*** Data in this exercise ***

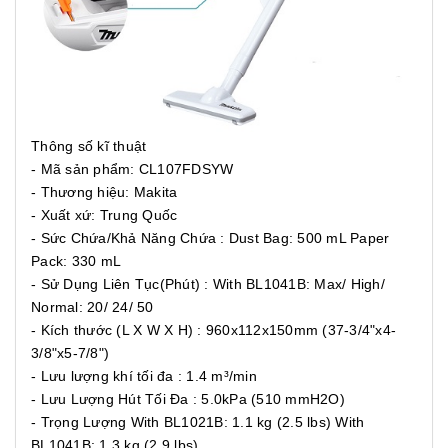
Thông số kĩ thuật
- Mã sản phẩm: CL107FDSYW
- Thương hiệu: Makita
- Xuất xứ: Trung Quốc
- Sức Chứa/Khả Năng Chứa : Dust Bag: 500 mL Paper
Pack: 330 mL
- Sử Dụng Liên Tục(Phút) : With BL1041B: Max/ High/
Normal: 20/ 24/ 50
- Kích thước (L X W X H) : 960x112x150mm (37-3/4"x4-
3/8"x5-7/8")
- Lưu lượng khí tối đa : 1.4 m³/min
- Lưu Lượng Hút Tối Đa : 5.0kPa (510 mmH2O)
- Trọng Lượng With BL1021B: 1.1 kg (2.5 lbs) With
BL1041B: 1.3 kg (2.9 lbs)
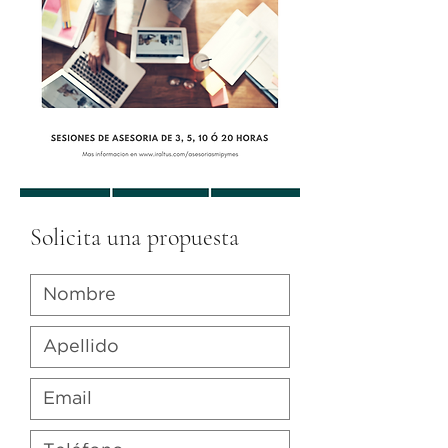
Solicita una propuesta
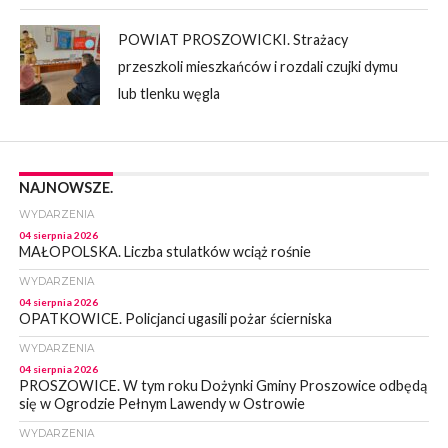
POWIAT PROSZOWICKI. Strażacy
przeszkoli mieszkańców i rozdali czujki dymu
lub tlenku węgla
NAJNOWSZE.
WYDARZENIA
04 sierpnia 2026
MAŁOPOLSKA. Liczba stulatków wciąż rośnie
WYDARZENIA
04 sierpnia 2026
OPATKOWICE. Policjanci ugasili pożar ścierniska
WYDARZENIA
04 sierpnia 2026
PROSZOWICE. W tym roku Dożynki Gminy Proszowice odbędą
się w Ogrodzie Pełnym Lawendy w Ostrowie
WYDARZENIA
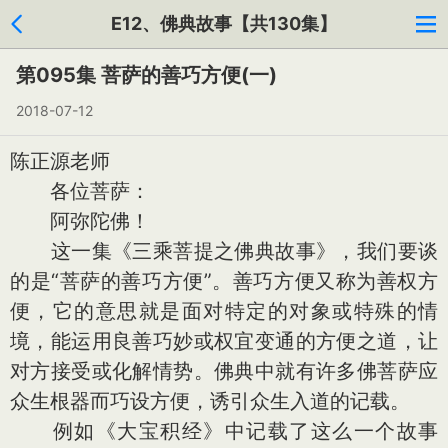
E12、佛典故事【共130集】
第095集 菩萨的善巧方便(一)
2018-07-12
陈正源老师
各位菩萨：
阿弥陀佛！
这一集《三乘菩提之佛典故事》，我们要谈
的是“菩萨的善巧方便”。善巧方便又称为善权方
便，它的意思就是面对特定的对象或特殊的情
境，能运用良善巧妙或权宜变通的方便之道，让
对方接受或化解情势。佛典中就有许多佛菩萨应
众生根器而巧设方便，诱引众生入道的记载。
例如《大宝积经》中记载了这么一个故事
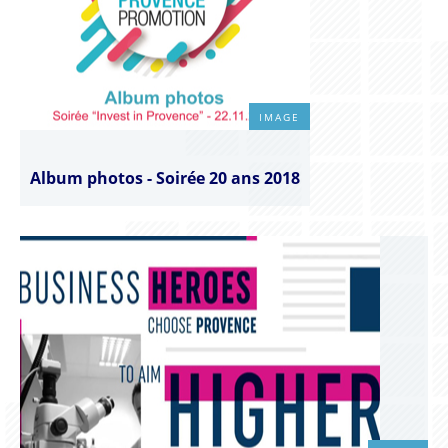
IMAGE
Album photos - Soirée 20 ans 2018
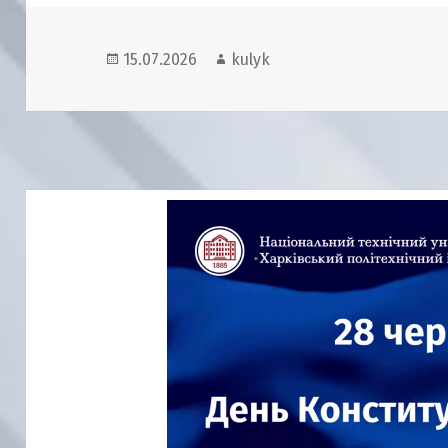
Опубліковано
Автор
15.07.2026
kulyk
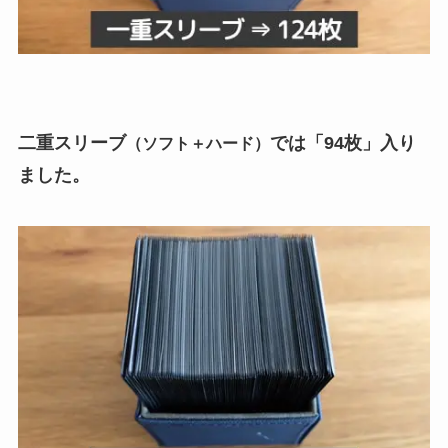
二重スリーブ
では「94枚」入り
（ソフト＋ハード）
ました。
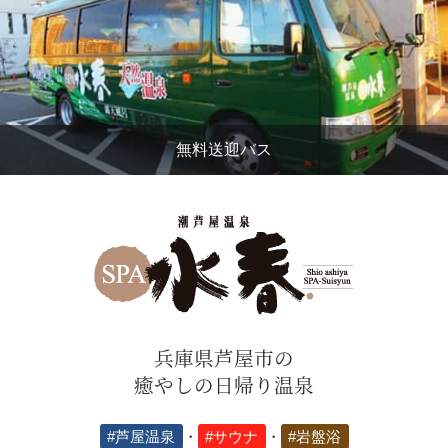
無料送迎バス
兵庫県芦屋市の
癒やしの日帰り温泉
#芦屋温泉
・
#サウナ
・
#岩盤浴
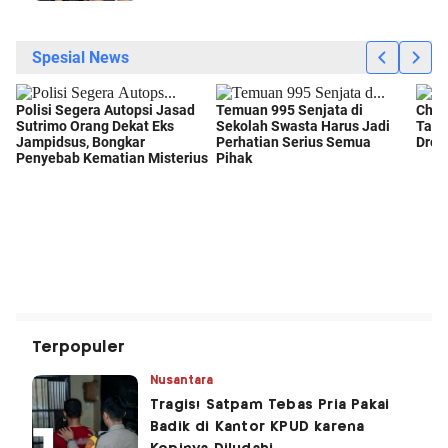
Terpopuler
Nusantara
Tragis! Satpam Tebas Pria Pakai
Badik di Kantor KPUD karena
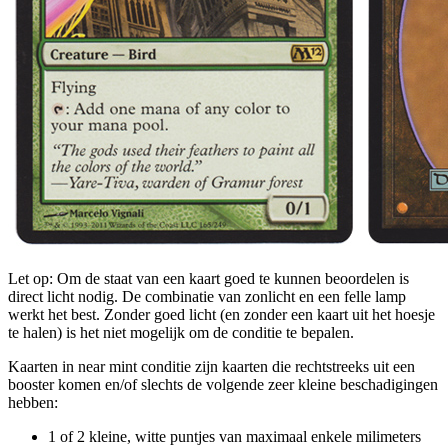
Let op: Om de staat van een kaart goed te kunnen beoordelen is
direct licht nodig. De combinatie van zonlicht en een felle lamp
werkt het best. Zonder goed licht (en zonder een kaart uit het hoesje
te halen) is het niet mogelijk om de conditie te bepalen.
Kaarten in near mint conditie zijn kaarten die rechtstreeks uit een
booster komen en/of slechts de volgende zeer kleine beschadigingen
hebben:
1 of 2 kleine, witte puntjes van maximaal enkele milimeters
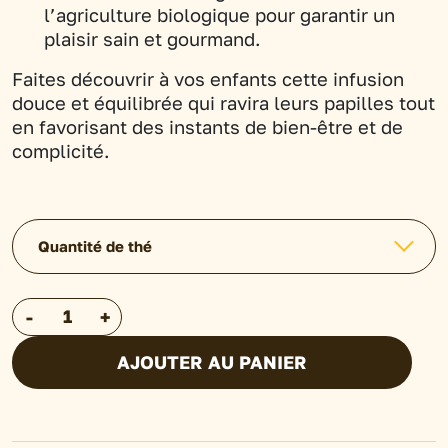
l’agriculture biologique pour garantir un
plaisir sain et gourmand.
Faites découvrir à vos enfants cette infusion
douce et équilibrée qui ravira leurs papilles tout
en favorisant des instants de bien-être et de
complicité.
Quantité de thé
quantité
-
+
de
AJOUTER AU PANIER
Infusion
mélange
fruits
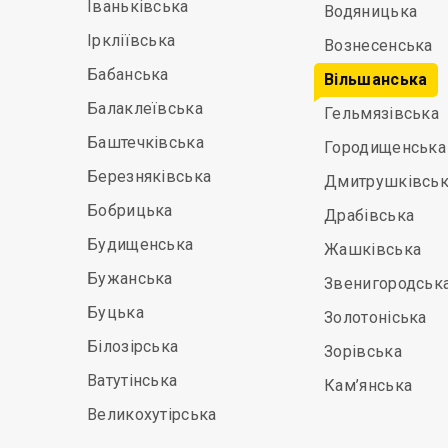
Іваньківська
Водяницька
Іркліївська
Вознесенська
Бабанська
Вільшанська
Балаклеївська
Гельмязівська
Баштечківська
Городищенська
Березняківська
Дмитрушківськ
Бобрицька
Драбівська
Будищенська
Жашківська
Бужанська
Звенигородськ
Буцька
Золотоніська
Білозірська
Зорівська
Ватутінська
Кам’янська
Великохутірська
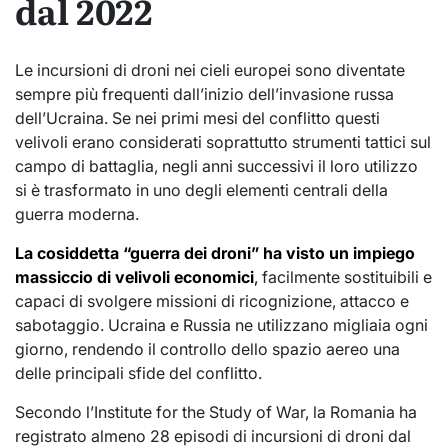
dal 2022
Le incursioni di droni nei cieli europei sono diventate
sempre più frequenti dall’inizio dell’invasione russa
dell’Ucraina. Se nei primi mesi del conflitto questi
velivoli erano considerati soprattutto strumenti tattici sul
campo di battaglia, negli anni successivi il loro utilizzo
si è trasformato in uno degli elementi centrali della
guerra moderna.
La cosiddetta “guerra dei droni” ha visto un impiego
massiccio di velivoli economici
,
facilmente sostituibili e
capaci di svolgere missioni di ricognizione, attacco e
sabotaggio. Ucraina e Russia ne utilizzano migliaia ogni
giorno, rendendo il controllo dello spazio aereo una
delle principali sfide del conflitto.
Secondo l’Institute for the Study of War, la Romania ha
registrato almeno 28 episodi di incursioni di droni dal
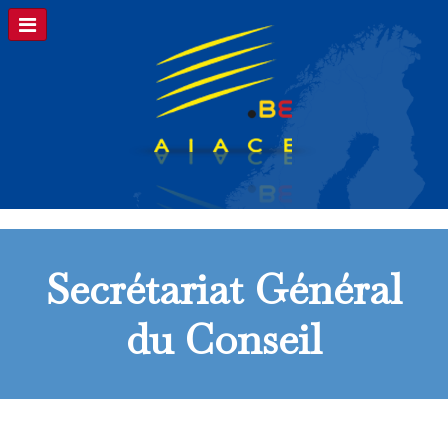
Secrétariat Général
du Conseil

*** End of Data in this exercise ***

__Your objective__. Return only the part of the records above that opens with the line containing "velivoli erano considerati" and closes with the line containing "capaci di svolgere", ends included.

__Result of the exercise__.
velivoli erano considerati soprattutto strumenti tattici sul
campo di battaglia, negli anni successivi il loro utilizzo
si è trasformato in uno degli elementi centrali della
guerra moderna.
La cosiddetta “guerra dei droni” ha visto un impiego
massiccio di velivoli economici
,
facilmente sostituibili e
capaci di svolgere missioni di ricognizione, attacco e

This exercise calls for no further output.